# Watch-pen analogies . . . part I



## WX1 (Dec 20, 2006)

We can get into ink filling system and/or pen refill equivalents later, but, for now, here's a poll.


----------



## EAD (Dec 29, 2006)

The first one!
REally like it:-!


----------



## bmwpower (Oct 4, 2007)

Quartz are to watches as BP are to pens. Low maintenance, take a beating and easy to use...What more can i say..


----------



## Seth Hawkins (Dec 21, 2007)

Mechanical = Fountain Pen

Quartz = Ball Point

Automatic = Roller Ball


----------



## Mathew J (Oct 18, 2006)

Pelikan is to Omega as Montblanc is to Rolex


----------



## georges zaslavsky (Feb 11, 2006)

Mathew J said:


> Pelikan is to Omega as Montblanc is to Rolex


I agree


----------



## Shangas (Mar 16, 2008)

Mechanicals are to watches what fountains are to pens. Both are rarely used in the mainstream, yet both still work perfectly fine if you look after them and both are still practical.


----------



## spluurfg (Feb 20, 2008)

Automatic = Cartridge FP
Manual = Reservoir FP
Quartz = Ballpoint
Kinetic = Rollerball

In my system, the philosophy is:

watch:method of regulation:en:method of ink delivery
watchower system::watch:ink type and storage mechanism


----------



## Hary (Jan 8, 2007)

spluurfg said:


> Automatic = Cartridge FP
> Manual = Reservoir FP
> Quartz = Ballpoint
> Kinetic = Rollerball
> ...


Sounds very logical :-!


----------



## gaijin (Oct 29, 2007)

Mathew J said:


> Pelikan is to Omega as *Montblanc is to Rolex*


I guess I'd have to agree with that one:










.:-!


----------



## Guest (Nov 21, 2008)

Quartzes are to watches what a blunt pencil stub is to pens.


----------



## James Haury (Apr 10, 2008)

You can write time with a pen but it will not tell you the right time.You can measure time with a watch but, no one can keep it.


----------



## scuttle (Dec 15, 2008)

--------------------

#### Task set:
**a.** In the watch-pen analogy thread, which kind of watch does Seth Hawkins pair with the roller ball?
**b.** For each statement, say yes or no according to the watch-pen analogy thread, and quote the words from the thread that decide it.
(i) bmwpower calls quartz watches low maintenance.
(ii) Shangas says mechanical watches are widely used in the mainstream.
(iii) spluurfg pairs kinetic watches with ballpoints.
**c.** Summarize the watch-pen analogy thread in three sentences.

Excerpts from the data
--------------------

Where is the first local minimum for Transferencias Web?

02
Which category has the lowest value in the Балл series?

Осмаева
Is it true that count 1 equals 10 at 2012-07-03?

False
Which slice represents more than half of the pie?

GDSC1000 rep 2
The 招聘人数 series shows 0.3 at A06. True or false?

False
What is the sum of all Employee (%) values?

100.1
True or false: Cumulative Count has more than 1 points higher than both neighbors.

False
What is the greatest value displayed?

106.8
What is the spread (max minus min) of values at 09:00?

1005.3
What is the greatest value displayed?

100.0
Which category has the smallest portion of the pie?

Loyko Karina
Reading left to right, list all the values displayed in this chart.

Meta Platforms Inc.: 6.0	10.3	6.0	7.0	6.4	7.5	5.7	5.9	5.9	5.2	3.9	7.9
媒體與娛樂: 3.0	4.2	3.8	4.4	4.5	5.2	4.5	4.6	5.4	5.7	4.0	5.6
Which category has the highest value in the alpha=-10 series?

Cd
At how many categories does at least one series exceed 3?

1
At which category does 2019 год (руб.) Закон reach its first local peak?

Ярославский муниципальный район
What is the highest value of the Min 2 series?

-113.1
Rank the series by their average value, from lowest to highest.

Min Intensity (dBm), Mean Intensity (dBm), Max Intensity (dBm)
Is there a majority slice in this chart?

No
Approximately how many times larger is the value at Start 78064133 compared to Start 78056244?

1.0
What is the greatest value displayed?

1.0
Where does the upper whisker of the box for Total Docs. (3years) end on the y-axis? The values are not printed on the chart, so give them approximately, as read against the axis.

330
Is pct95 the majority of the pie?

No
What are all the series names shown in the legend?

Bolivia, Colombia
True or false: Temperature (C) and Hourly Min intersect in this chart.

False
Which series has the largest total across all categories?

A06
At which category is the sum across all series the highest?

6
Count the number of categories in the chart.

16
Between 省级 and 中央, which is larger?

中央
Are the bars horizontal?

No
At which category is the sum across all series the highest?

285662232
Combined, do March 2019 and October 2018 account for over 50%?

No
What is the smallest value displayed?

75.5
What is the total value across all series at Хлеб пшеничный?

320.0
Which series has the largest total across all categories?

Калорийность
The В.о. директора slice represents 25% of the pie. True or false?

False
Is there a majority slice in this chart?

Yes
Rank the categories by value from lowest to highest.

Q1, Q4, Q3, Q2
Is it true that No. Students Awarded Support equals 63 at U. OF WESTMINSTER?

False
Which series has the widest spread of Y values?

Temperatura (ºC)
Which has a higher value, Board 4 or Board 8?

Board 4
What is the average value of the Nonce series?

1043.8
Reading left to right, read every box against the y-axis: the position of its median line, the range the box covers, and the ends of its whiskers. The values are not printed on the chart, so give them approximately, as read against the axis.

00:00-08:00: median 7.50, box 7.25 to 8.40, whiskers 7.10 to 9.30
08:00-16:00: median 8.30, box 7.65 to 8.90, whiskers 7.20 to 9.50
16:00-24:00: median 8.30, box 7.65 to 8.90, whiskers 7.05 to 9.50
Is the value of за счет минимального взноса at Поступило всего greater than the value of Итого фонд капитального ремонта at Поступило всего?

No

--------------------

#### Results:
**a.** Automatic

**b.**
(i) Yes: "Low maintenance, take a beating and easy to use"
(ii) No: "Both are rarely used in the mainstream"
(iii) No: "Kinetic = Rollerball"

**c.** The thread opens with a poll on analogies between watches and pens. Several posters pair watch types with pen types, matching mechanical watches with fountain pens and quartz watches with ballpoints. One poster compares brands, saying Pelikan is to Omega as Montblanc is to Rolex, and others agree.